Dances with Schnitzel

Recently I made the mistake of taking my friends to the opera. The production -- a rather surreal interpretation of Mozart's The Magic Flute -- was actually well sung, the soprano more than capable of blowing off the roof. And the humor in the story was deftly handled. But the second-to-last row in the balcony is a long way from the stage, and we were doomed to it. Combined with a lack of opera glasses, this greatly lessened the visuals: costumes, sets, body and facial expressions -- all those things that contribute to the emotional impact of a work, reminding me of why one should only view the opera from the front row. My companions, first-time (and last-time) operagoers, agreed. Seduced by the steamy auditorium rather than by Mozart's stately complexities, we were all asleep by intermission.

Aside from the random luck of inexpensive seats, I take full responsibility for my friends' failure to appreciate so beautiful an art form. For novices a logical initiation might have been La Traviata -- the purity of Italian vowels, the melodic grandeur, and most important, the shorter, more manageable acts. Stupidly, because I've always loved the flirtatious duel between flute and voice, as well as the harmonic triads of The Magic Flute, I insisted: We would see a German-language opera. All three laborious hours of it.

What's unforgivable, it seems, is that I never learn from my mistakes. I took the same party to Movies, a German cafe on Biscayne Boulevard, for what we thought would be a reasonably authentic meal of average duration. But despite the vaunted German reputation for efficiency, the service was so slow we were snoring by the time the entrees arrived. Unlike the plot of Mozart's musical drama, though, this one doesn't even have a happy ending.

Obviously low budget, Movies is a wonderful, campy wreck of a place. Curtains of black and white lace drape the windows like mantillas. The tablecloths, layered three deep, can't conceal the cheap table-and-chair kitchen sets, the kind you see at yard sales next to the corduroy couches. Paper-lace doilies serve as place mats; a mirror acts as a vanity tray centerpiece, reflecting the salt and pepper shakers (and perhaps the desperate hunger of the diners).

The ceiling is done primarily in gold foil with white tulle and Christmas tinsel trim. Metallic red hearts, Mardi gras beads, countless fist-size gold balls, and scarlet papier-mÉche mobiles (to name a few items) dangle from the lame draping the ceiling in glittery profusion. It's as if a party store exploded during its post-holiday sale, when tinsel goes for a buck a bag. The effect is nearly overwhelming. This decorator not only had a budget, he had a vision, terrible and tacky.

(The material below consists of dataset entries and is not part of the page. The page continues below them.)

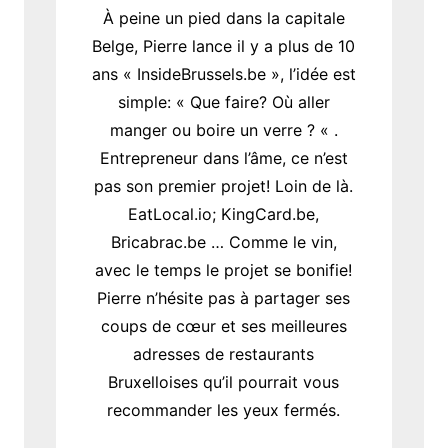
À peine un pied dans la capitale
Belge, Pierre lance il y a plus de 10
ans « InsideBrussels.be », l’idée est
simple: « Que faire? Où aller
manger ou boire un verre ? « .
Entrepreneur dans l’âme, ce n’est
pas son premier projet! Loin de là.
EatLocal.io; KingCard.be,
Bricabrac.be … Comme le vin,
avec le temps le projet se bonifie!
Pierre n’hésite pas à partager ses
coups de cœur et ses meilleures
adresses de restaurants
Bruxelloises qu’il pourrait vous
recommander les yeux fermés.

And indeed, what better way to frame the restaurant's theme photos of Tinseltown's finest fakes? From autographed prints to what seemed like People magazine rip-outs, photos garnish the walls and columns A from James Dean to Julia Roberts. Fortunately some relative unknowns also hang around, the guesswork providing a diversion while you wait...and wait...for your dinner.

Normally this interval between ordering and eating would be a Heineken moment. But Movies, open since January 7, still awaits a liquor license. Those in the know drink from their own brown-bagged bottles. Those in oblivion drink diet Coke.

We began our two-and-half-hour marathon entirely sober, and with a soup course. Onion soup "Munich gratine" was potent if a bit undercooked; the onions, chopped rather than sliced, were slightly crunchy. A tomato cream soup is also offered. I sampled the leberknodelsuppe, a beef bouillon with a beef liver dumpling. Leberknodel, ubiquitous in southern Germany, is apparently the subject of a vast and fascinating debate: are these dumplings relegated to soup, or can they exist on their own, in only the barest hint of broth to promote their flavor?

Having experienced the Movies version, I would say liver dumplings can certainly hold their own. My beef liver affair was as big as the world, and about as heavy; even Atlas would have had trouble handling this one. It sat in my broth the way a boulder would stopper a bathtub. Though this Bavarian favorite (traditionally prepared with a hint of chopped spleen mixed in with the beef liver, bread crumbs, and spices) is rumored to have brought rival nineteenth-century composers Anton Bruckner and Johannes Brahms to an understanding A they both adored the leberknodel. However, it did little for the talk at my table (but a lot for the jokes).

The next course, small salads served complimentary with dinner, were delivered by our host/server (one gentleman was working the entire room). Though the restaurant wasn't overly busy, he fumbled the dishes, bumbled the Cokes and the diet Cokes, and stumbled through his lines. Often his answers to our questions would be nonsensical, misunderstandings due to a German/English language barrier. Descriptions of food were beyond his capabilities; fortunately the menu is a fair translation. But he was earnest and friendly, and fascinated, for some reason, by the last name of my companion. "Can I get you something to drink, Mr. Einstein?" he would ask. Well, the rest of us are pretty thirsty, too. "How is your meal, Mr. Einstein?" and "Would you like dessert, Mr. Einstein?"